Halbuki AKP’nin şu sıralar “ekonomik darbe” planı olarak bahsettiği 17-25 Aralık soruşturması tam da Credence Erdoğan ailesinin şirketleri için banka hesabı açtıktan bir süre sonra patlak vermişti.

Malta’da şirket sahibi olanların Malta Gelir İdaresi kurallarına göre banka hesabı açabilmek için sıkı bir müşteri incelemesi prosedüründen geçmesi gerekiyor (Fotoğraf: Valetta, Robin & Bazylek)

Gizli banka hesabı 2

17 Aralık 2013’te, bir çok AKP’linin ve hükümete yakın kişinin ve ailelerinin evlerine baskınlar düzenlenmiş ve yapılan aramalarda kutulara gizlenmiş milyonlar değerinde nakit ele geçirilmişti.

Soruşturma, yargı ve polis içinde konuşlanmış Cemaatçi savcı ve amirler tarafından planlanmıştı. Motivasyon oldukça politikti ancak paralar da bir o kadar gerçekti.

Ardından sızdırılan telefon kayıtları, Erdoğan ve oğlu Bilal arasında Sıtkı Ayan’ı da içerdiği iddia edilen rüşvet konuşmalarını ortaya çıkardı. Sonrasında yine sızdırılan konuşmalarda Erdoğan’ın Ziya İlgen’in de dahil olduğu aile fertlerine evdeki nakit parayı gizlemeleri için talimat verdiği iddia edildi.

Anlaşılan o ki, Credence firması için bu olay bir tehlike işareti olarak görülmemiş. Türkiye’deki yolsuzluk skandalı dünya medyası tarafından duyurulurken Malta servis sağlayıcısı Credence, Pal Shipping Trader One’ın işlemlerini yürütmeye devam etmiş. Üstelik şirketin bilançolarında Agdash gemisi için Mansimov ve Ayan’la yapılan garip para alışverişini de görmelerine rağmen.

Pal Shipping’in Malta’da banka hesabı olduğunu da Credence doğruladı. Bize gönderdikleri e-postada firma yetkilisi “şirket bir Malta kredi kurumunda hesap açmıştır” dedi. Hesabın hangi Malta bankasında olduğunu ya da gerekli müşteri incelemesi prosedürünün bu sefer yapılıp yapılmadığını ise belirtmediler.

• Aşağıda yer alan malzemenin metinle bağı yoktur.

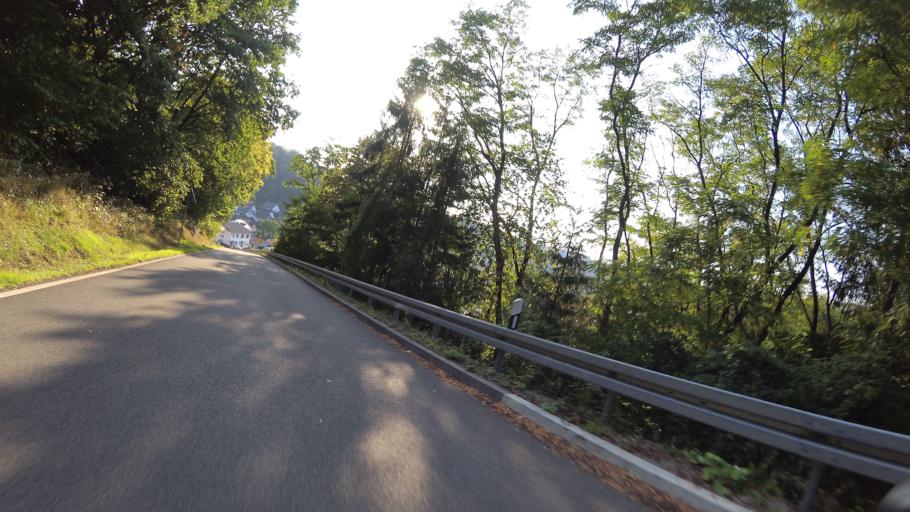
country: DE
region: Saarland
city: Sankt Ingbert
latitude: 49.2426
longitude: 7.1523
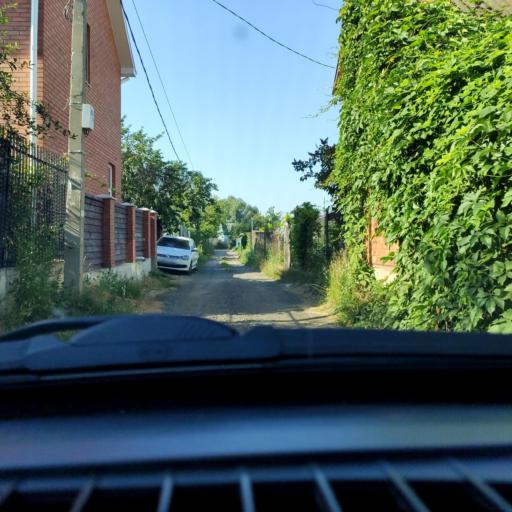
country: RU
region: Samara
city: Zhigulevsk
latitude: 53.4552
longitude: 49.5448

Credence’ın kendi kayıtları bu servis için Pal Shipping’den 85 avro aldığını gösteriyor.

Bu tarihe gelindiğinde ise zaten offshore ağı arkadaş yardımıyla gizlenecekti.

2015 sonlarına doğru Ziya İlgen, Malta şirketi ve offshore ağının diğer şirketleriyle olan irtibatını kağıt üzerinde kesti.

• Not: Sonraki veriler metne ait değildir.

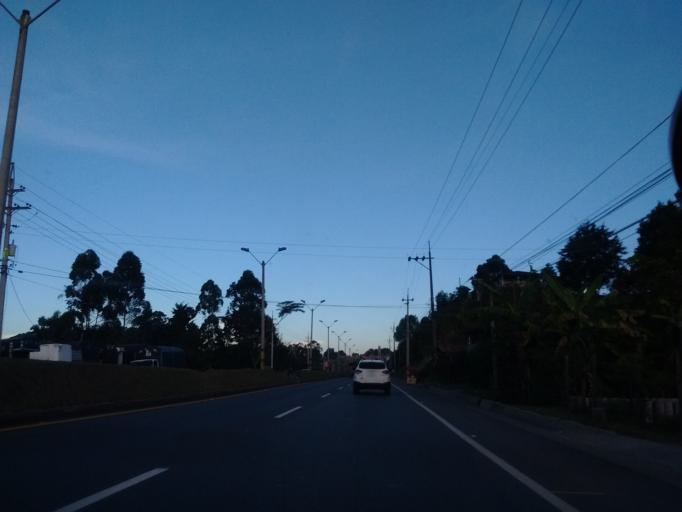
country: CO
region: Antioquia
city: Rionegro
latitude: 6.1829
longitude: -75.3731
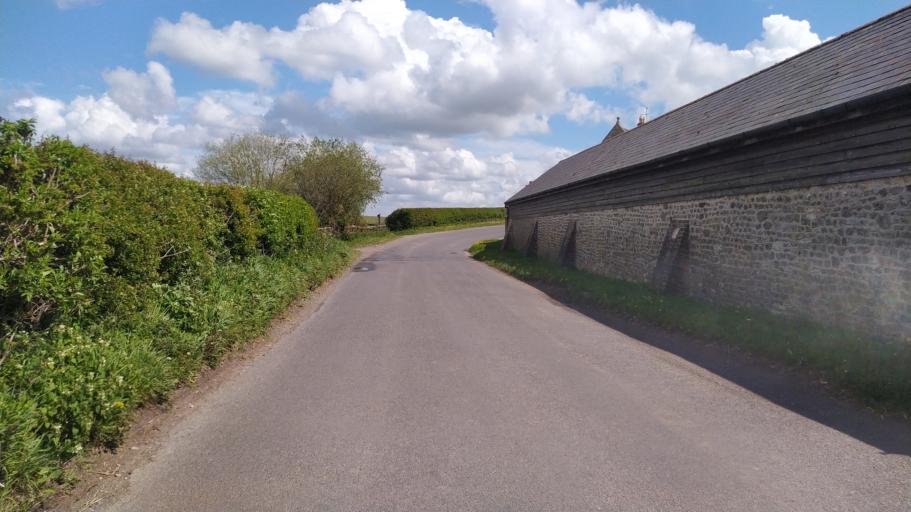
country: GB
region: England
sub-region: Wiltshire
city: Kilmington
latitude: 51.1568
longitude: -2.2696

İlgen’in yerine Sıtkı Ayan’ın oğlu Bahattin Ayan şirket müdürlüğüne getirildi. Gerçekte ise İlgen şirketler üzerinde söz sahibi olmaya devam ediyordu.

Credence, Yusuf Alapan’ın isteğiyle Pal Shipping için banka hesabını açtı. Yusuf Alapan’a şirket adına işlem yapma yetkisi veren ise temsil yetki belgesini 25 Ağustos 2014’te imzalayan Ziya İlgen’di. Yetki belgesinde Yusuf Alapan’ın adresi Som Petrol olarak geçiyordu.

Erdoğan’ın eniştesi PEP değil

Ekim 2015’teki banka hesap açılmasıyla ilgili e-posta üzerinden yapılan konuşmalar sırasında Yusuf Alapan, Credence ve Pal Shipping arasında imzalanan hizmet anlaşmasını dile getirdi. Bu belge Ziya İlgen tarafından 14 Kasım 2011’de imzalanmıştı ve şirket adına Malta’da işlem yapmak için Credence’a yetki veriyordu.

EIC ve The Black Sea’nin bir kopyasını edindiği bu belge, Erdoğan ailesinin dikkat çekmemek için politik bağlantılarını gizlediklerinin, ayrıca da AB ve Amerikan kara para kanunlarını çiğnediklerinin bir başka kanıtı.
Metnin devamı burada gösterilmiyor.